PROBLEM REQUIREMENTS: Retype the listing in full. Change nothing.

[Opening DATA EXTRACT section]

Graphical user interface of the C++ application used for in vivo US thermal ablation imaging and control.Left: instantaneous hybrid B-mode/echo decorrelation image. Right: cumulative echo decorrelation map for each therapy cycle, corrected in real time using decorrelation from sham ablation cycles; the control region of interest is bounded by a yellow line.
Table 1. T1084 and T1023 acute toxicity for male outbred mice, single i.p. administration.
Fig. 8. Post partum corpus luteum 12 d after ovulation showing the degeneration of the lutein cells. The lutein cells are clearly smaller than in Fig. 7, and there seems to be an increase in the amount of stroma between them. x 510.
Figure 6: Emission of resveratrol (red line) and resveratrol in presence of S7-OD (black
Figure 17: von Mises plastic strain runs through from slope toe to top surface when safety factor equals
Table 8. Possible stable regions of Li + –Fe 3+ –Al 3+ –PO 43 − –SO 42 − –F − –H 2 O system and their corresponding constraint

[Closing DATA EXTRACT section]

RESPONSE BELOW:
Graphical user interface of the C++ application used for in vivo US thermal ablation imaging and control.Left: instantaneous hybrid B-mode/echo decorrelation image. Right: cumulative echo decorrelation map for each therapy cycle, corrected in real time using decorrelation from sham ablation cycles; the control region of interest is bounded by a yellow line.
Table 1. T1084 and T1023 acute toxicity for male outbred mice, single i.p. administration.
Fig. 8. Post partum corpus luteum 12 d after ovulation showing the degeneration of the lutein cells. The lutein cells are clearly smaller than in Fig. 7, and there seems to be an increase in the amount of stroma between them. x 510.
Figure 6: Emission of resveratrol (red line) and resveratrol in presence of S7-OD (black
Figure 17: von Mises plastic strain runs through from slope toe to top surface when safety factor equals
Table 8. Possible stable regions of Li + –Fe 3+ –Al 3+ –PO 43 − –SO 42 − –F − –H 2 O system and their corresponding constraint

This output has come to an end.